**Exercise objective:**
Extract each line of the records below that contains the word "linecap".

------------------------------

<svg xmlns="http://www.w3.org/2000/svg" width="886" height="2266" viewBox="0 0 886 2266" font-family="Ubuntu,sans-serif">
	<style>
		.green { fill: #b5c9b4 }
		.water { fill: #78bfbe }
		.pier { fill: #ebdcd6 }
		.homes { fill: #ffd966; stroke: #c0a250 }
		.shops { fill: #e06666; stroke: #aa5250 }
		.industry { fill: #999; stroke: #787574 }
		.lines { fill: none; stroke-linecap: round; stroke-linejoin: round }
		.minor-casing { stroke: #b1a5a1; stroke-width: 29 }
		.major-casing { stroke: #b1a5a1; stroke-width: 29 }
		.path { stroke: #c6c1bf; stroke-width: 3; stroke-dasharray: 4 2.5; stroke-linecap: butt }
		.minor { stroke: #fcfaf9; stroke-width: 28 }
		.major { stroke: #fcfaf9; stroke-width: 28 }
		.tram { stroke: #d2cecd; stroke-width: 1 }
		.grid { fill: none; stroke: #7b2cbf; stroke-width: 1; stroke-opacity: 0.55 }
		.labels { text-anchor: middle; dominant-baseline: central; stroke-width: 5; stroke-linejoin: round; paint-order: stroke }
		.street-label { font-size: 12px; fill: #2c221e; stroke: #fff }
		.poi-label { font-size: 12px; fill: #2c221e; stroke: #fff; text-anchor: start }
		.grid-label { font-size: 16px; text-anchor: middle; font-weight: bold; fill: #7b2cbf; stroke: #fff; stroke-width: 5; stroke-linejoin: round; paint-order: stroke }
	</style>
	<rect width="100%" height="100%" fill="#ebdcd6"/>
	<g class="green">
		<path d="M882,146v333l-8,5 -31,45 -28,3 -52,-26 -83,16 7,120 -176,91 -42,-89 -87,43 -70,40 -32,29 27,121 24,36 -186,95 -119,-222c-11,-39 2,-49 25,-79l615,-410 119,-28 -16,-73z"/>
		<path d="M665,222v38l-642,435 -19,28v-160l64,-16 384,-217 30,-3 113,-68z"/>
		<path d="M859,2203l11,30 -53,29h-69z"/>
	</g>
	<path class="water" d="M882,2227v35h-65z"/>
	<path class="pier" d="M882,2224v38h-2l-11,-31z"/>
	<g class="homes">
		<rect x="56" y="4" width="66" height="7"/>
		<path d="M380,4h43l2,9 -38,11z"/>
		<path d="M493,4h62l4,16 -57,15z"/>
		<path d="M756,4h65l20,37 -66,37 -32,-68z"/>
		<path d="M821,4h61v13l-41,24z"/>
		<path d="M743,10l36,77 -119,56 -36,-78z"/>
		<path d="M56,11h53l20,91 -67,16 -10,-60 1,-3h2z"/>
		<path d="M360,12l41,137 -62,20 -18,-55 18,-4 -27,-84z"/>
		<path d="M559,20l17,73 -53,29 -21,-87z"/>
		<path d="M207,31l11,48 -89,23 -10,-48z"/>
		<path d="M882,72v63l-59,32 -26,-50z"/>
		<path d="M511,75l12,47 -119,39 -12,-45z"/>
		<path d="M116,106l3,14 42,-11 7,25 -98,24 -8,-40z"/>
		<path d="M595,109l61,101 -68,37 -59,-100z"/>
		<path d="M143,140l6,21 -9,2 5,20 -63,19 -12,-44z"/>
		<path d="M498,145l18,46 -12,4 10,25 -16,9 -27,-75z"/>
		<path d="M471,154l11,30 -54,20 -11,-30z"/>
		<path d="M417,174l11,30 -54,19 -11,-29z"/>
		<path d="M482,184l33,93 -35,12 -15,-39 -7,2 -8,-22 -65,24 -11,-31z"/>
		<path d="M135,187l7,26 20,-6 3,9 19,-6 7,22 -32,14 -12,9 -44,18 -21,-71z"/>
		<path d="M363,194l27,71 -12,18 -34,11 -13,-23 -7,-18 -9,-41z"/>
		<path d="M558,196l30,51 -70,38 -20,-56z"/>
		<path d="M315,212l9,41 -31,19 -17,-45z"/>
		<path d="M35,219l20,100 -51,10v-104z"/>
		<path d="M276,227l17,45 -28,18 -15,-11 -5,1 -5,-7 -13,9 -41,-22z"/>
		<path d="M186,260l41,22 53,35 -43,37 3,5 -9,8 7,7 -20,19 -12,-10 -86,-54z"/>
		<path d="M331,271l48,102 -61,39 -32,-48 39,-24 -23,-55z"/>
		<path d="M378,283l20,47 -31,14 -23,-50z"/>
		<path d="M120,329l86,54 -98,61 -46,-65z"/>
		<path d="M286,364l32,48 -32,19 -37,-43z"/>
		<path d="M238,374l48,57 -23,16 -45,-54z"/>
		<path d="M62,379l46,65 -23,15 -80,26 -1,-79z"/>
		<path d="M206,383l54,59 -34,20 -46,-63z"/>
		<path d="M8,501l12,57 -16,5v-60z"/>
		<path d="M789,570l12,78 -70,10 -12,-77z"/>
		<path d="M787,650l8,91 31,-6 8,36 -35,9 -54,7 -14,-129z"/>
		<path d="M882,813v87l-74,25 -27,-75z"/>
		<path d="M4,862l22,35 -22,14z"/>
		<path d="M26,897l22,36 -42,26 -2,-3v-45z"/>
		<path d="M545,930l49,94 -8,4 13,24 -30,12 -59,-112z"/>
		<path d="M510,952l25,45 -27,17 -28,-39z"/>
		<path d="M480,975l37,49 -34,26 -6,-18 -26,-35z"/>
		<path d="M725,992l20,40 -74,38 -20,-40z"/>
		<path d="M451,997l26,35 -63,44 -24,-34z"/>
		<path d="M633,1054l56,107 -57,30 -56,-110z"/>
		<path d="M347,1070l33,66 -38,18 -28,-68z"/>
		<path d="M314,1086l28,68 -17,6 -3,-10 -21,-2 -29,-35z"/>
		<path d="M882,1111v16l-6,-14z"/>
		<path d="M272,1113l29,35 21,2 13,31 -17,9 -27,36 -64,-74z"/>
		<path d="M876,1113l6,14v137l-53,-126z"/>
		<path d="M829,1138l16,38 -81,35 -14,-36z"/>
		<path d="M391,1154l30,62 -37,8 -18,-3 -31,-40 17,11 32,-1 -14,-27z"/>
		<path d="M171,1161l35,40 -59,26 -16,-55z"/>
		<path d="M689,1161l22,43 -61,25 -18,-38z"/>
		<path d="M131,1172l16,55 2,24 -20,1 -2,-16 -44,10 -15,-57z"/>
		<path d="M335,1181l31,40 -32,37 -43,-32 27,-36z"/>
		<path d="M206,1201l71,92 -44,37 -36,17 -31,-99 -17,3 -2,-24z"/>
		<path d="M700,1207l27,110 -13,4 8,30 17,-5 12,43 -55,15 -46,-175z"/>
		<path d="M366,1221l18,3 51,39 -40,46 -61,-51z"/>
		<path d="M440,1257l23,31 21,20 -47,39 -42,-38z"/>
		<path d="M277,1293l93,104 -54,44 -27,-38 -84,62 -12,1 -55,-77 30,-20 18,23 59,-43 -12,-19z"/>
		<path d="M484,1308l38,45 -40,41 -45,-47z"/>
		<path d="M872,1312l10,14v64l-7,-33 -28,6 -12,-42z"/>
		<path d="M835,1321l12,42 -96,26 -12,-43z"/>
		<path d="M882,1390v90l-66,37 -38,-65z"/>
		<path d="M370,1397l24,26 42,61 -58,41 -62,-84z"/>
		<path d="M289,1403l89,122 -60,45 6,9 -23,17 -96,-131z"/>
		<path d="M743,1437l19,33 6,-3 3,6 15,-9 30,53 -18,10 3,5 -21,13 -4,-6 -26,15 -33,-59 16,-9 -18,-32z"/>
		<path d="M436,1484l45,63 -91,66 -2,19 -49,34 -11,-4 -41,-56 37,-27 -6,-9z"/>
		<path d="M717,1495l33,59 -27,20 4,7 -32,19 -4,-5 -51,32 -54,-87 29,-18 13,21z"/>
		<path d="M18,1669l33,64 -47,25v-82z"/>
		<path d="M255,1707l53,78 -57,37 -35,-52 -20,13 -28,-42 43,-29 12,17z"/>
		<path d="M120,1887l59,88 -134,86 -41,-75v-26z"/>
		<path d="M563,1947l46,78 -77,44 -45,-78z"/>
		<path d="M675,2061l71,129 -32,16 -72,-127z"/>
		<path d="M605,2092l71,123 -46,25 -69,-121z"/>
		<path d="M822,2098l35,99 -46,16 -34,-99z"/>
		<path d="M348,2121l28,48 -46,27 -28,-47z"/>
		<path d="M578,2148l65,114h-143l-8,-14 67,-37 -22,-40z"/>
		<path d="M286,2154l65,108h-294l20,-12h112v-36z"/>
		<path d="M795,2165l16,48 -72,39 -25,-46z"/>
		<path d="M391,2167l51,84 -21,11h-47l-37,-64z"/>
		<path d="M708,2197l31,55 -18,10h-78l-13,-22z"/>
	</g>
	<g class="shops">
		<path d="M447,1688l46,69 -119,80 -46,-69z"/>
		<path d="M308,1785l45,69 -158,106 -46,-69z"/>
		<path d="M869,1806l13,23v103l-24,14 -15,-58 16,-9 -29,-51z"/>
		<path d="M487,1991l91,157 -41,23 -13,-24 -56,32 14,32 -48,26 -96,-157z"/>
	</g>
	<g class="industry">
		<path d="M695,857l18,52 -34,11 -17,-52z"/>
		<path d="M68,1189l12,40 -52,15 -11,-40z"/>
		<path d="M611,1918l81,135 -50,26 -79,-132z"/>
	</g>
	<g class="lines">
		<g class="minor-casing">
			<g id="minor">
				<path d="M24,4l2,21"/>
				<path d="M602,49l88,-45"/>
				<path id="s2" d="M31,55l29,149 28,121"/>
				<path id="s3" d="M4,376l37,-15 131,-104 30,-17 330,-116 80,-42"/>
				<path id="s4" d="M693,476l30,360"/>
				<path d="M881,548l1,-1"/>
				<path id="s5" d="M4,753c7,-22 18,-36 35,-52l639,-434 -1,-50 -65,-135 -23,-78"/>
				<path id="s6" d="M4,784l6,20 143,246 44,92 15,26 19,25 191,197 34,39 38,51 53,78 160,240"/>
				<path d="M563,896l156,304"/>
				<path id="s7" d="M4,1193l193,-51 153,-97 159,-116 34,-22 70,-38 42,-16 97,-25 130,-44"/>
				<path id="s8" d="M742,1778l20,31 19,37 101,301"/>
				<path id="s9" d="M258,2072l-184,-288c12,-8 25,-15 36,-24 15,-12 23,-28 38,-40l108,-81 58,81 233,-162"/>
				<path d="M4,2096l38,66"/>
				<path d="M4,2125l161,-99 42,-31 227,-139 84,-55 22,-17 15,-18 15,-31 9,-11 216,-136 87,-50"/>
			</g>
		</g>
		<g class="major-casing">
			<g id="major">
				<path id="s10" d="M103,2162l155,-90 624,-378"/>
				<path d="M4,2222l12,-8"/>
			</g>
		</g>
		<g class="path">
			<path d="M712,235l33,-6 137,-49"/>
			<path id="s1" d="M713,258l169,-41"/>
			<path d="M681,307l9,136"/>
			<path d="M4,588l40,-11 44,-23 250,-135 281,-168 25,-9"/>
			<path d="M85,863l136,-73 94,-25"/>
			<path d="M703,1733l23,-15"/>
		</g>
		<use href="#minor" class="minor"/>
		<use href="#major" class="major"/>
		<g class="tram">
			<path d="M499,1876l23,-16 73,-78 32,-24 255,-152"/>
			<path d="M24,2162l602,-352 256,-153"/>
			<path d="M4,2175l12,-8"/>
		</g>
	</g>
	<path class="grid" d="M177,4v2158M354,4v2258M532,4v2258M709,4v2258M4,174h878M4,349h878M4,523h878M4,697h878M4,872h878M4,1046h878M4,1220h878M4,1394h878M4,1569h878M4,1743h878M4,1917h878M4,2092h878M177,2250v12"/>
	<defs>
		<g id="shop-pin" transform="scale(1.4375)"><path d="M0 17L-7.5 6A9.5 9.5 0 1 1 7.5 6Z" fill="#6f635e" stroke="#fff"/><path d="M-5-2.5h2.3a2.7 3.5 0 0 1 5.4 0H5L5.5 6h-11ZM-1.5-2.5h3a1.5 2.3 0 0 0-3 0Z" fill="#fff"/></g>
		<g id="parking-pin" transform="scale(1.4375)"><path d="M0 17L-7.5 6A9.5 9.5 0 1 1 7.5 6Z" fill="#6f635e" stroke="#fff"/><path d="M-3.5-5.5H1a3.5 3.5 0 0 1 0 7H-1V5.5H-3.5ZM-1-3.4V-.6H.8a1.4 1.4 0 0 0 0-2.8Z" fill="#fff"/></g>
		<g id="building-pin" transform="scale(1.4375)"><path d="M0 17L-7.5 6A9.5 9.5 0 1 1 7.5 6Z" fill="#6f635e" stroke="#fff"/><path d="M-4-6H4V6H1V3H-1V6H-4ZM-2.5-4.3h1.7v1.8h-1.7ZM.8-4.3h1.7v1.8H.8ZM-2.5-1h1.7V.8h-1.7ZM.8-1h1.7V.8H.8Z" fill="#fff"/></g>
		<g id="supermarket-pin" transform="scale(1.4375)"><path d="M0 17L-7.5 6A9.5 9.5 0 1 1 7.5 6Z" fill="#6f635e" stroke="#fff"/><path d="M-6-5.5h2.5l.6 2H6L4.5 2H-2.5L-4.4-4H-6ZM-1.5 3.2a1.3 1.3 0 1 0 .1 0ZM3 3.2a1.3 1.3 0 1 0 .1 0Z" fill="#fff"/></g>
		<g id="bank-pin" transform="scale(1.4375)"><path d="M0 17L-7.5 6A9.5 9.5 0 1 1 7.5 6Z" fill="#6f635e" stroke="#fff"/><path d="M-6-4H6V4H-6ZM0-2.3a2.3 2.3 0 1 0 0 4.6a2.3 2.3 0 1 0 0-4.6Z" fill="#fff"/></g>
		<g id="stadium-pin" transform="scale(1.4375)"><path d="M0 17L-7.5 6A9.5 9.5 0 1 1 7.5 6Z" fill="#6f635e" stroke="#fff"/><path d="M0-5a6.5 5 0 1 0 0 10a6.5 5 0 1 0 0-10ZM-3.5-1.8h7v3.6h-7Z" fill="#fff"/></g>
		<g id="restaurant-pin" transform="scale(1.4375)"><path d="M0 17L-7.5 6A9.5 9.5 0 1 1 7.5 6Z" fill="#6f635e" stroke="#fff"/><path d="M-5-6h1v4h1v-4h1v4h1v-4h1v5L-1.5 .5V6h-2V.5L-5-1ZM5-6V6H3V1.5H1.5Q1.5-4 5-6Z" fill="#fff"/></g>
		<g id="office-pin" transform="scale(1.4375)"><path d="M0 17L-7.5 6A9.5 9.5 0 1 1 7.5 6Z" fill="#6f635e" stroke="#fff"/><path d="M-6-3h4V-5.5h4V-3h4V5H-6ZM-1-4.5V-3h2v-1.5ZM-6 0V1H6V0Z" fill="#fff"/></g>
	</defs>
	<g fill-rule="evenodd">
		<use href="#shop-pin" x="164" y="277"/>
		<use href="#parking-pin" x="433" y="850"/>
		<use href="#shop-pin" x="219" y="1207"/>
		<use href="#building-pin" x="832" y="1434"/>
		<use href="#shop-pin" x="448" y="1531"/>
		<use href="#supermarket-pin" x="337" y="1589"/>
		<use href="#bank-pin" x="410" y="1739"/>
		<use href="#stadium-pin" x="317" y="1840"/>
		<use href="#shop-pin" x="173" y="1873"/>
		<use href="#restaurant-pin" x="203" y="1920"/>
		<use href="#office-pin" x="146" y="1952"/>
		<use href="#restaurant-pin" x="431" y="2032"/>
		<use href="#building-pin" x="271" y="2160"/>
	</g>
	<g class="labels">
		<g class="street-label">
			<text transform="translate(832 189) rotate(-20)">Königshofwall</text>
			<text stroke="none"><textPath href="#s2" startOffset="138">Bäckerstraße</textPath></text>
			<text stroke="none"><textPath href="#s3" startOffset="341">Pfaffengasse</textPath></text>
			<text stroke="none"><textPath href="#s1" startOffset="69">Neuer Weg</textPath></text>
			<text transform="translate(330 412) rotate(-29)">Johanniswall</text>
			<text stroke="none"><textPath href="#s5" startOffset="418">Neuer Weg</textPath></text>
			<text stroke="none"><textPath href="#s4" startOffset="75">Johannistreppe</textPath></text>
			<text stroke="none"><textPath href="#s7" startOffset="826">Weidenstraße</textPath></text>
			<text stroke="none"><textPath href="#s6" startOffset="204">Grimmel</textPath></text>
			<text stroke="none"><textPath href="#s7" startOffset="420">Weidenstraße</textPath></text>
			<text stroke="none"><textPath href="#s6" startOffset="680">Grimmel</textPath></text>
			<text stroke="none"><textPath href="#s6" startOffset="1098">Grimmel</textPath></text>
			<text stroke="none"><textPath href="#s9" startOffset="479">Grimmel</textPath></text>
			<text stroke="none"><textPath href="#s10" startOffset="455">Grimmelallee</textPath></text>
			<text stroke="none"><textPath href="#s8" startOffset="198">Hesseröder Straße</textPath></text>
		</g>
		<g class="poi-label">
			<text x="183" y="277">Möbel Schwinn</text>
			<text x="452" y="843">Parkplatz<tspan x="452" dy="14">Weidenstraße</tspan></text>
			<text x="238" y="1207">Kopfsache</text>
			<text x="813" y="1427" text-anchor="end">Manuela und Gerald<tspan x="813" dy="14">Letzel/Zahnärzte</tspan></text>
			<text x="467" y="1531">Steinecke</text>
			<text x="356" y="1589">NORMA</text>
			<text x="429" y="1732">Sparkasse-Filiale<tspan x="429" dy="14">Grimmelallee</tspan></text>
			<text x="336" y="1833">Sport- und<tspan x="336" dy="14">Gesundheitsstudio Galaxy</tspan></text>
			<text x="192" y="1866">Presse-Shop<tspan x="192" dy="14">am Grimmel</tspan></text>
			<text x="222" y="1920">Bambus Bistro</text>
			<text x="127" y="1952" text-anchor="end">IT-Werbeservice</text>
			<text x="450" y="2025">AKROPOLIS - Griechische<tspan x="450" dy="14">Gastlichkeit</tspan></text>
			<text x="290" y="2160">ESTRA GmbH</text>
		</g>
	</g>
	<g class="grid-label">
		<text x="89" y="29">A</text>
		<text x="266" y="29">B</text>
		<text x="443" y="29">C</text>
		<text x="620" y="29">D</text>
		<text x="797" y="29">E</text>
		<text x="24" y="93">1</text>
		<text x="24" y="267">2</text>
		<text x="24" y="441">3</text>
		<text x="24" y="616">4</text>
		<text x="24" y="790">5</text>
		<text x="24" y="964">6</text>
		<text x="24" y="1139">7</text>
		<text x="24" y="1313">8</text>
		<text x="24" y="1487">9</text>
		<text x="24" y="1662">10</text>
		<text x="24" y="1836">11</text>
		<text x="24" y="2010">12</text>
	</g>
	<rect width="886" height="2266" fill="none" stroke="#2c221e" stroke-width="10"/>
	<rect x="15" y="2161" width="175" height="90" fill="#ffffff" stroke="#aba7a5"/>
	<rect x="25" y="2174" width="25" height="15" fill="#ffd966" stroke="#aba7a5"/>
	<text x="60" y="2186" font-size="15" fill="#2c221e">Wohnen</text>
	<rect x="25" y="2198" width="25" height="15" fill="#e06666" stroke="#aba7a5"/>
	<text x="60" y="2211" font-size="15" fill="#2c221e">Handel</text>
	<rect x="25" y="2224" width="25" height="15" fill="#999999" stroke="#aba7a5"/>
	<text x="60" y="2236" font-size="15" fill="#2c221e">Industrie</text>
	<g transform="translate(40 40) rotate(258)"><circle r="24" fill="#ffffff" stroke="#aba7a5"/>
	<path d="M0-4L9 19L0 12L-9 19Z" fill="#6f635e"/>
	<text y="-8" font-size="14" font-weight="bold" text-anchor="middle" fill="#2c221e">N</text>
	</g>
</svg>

------------------------------

**Task solution:**
		.lines { fill: none; stroke-linecap: round; stroke-linejoin: round }
		.path { stroke: #c6c1bf; stroke-width: 3; stroke-dasharray: 4 2.5; stroke-linecap: butt }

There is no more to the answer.